Brief> Rewrite the lines starting at the one that contains "the pickle module" and ending at the one that contains "tests are currently being conducted" as a Markdown table with the columns Row and Line, numbering each row and leaving out blank lines.
=== Section Start ===
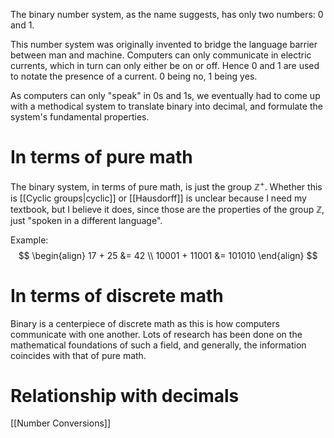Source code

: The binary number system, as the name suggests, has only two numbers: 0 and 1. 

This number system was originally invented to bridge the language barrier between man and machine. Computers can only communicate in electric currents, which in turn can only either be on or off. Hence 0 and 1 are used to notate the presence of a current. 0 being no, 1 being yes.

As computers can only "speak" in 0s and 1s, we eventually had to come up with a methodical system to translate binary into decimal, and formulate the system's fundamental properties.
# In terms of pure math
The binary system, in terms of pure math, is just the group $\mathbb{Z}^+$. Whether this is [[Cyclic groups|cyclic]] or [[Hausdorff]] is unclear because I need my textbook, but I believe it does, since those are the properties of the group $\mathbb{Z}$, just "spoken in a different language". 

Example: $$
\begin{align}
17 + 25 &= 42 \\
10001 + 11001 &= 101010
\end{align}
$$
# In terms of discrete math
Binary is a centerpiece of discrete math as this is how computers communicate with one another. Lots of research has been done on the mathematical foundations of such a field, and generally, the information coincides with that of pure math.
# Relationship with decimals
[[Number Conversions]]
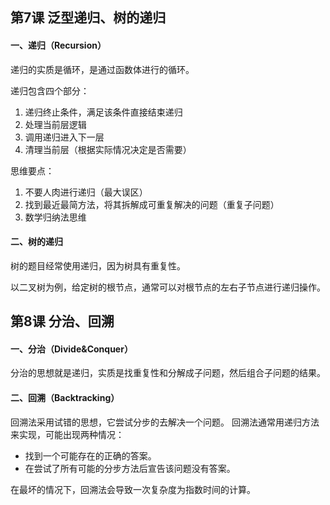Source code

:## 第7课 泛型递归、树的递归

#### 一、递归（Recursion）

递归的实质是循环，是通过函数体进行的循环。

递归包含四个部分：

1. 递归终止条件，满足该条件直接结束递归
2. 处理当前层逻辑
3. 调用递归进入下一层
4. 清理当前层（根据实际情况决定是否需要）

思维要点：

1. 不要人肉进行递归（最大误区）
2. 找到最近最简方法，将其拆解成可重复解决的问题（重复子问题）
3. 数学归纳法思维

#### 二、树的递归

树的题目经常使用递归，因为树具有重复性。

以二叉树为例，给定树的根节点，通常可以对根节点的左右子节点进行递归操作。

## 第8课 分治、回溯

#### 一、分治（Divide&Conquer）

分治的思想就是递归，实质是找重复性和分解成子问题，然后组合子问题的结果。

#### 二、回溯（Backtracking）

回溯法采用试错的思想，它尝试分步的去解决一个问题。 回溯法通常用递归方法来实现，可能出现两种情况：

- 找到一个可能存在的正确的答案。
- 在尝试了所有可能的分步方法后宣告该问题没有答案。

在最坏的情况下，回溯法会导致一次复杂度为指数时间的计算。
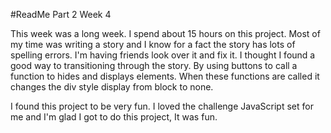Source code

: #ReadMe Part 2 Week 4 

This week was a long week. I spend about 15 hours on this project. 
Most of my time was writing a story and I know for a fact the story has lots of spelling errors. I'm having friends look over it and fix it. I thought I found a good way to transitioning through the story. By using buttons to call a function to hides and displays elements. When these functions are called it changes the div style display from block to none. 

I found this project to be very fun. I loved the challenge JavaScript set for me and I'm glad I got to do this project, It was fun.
=== Section End ===
=== Section Start ===
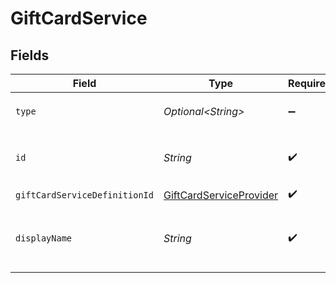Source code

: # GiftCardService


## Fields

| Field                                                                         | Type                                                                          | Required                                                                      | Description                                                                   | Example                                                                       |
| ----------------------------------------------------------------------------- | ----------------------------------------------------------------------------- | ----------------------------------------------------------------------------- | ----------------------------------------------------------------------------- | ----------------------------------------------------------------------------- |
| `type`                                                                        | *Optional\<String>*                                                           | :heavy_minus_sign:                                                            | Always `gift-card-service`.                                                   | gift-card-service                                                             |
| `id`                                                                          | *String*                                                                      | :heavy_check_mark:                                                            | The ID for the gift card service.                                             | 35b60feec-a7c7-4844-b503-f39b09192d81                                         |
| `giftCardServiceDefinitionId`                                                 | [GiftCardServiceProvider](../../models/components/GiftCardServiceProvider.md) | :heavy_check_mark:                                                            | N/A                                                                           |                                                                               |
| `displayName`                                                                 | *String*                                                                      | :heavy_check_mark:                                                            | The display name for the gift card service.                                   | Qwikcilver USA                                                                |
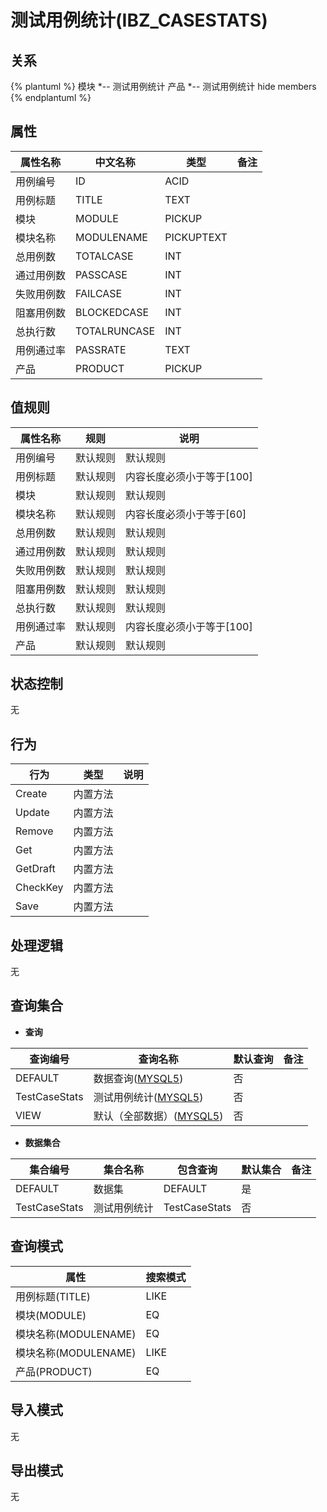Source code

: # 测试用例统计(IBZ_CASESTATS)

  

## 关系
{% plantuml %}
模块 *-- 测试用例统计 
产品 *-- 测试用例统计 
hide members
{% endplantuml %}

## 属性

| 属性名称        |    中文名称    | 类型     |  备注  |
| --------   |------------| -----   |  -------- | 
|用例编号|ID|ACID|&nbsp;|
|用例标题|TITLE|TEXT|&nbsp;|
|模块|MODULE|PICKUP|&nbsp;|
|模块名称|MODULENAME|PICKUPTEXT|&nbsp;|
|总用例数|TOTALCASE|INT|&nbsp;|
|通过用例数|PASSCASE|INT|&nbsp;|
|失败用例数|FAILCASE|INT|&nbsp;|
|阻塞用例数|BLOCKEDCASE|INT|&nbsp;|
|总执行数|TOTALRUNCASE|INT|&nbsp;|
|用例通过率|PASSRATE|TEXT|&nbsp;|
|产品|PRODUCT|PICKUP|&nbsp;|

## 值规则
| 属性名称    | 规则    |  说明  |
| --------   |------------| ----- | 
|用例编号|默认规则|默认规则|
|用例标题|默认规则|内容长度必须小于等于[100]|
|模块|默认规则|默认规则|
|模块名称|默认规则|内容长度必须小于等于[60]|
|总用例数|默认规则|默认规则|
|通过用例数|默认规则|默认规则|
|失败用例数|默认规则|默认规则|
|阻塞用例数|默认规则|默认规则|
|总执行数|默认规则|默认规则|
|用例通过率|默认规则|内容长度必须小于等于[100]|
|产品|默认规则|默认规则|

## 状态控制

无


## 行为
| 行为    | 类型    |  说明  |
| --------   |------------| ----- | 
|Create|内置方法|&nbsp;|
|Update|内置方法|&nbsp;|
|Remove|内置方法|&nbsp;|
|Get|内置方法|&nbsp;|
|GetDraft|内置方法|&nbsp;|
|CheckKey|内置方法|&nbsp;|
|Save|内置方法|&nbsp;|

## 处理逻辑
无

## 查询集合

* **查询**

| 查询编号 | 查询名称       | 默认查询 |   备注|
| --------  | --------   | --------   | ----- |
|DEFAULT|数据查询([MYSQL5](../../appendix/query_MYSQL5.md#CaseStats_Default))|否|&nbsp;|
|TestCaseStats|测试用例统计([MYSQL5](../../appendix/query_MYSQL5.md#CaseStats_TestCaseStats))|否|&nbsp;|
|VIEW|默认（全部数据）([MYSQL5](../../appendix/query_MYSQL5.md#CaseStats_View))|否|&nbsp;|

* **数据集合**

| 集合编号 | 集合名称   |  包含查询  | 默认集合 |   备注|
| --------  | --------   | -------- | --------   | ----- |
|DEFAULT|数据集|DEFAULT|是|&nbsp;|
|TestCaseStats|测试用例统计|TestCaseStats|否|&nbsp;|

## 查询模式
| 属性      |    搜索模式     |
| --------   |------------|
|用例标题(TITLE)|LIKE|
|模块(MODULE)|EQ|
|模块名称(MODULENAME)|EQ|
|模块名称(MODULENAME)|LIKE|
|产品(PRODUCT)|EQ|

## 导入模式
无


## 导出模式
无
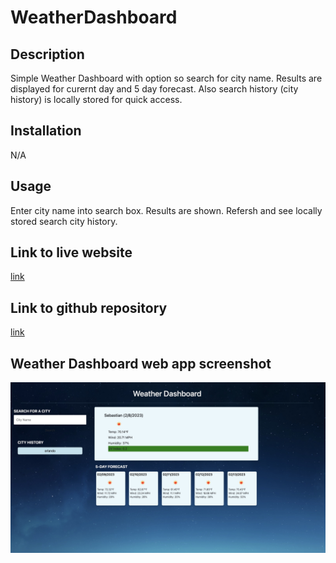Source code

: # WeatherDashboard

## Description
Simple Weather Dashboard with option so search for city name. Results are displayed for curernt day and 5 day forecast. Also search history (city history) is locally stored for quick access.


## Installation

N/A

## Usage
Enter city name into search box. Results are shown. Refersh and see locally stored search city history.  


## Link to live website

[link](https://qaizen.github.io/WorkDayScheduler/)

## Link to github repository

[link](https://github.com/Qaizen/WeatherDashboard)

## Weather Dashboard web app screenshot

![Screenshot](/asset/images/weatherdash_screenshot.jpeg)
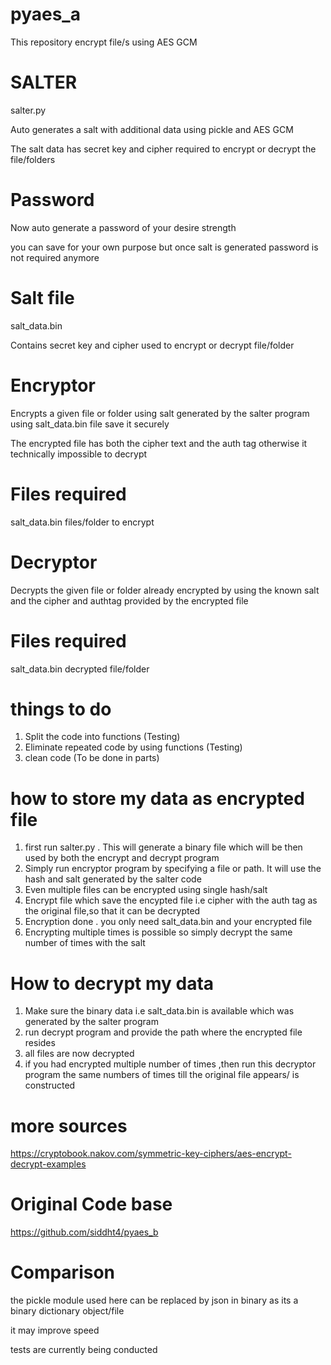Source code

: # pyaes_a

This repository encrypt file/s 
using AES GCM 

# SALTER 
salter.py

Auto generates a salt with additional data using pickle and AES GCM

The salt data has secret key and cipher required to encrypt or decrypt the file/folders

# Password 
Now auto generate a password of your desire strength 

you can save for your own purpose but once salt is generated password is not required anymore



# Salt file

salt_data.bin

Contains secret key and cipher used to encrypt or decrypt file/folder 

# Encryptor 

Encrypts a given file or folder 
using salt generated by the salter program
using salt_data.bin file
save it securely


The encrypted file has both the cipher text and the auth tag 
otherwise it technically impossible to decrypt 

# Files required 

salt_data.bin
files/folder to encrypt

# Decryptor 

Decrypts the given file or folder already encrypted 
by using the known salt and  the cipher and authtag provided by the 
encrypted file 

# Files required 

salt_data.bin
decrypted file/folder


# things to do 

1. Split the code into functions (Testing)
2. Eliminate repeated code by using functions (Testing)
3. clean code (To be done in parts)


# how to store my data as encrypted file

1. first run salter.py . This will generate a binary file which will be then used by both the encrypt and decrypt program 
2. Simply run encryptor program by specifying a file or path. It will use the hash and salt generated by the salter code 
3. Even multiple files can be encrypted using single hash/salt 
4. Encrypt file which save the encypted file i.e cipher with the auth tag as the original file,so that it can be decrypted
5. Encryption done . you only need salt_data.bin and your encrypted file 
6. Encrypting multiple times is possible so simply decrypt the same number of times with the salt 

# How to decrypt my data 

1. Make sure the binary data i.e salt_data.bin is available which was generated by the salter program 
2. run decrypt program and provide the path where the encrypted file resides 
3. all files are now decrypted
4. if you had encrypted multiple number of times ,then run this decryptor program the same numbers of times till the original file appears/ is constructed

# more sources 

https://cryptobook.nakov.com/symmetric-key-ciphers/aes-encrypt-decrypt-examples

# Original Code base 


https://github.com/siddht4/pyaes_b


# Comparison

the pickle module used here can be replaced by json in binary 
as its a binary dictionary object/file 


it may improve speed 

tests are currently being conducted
=== Section End ===
Written reply>
| Row | Line |
|---|---|
| 1 | the pickle module used here can be replaced by json in binary  |
| 2 | as its a binary dictionary object/file  |
| 3 | it may improve speed  |
| 4 | tests are currently being conducted |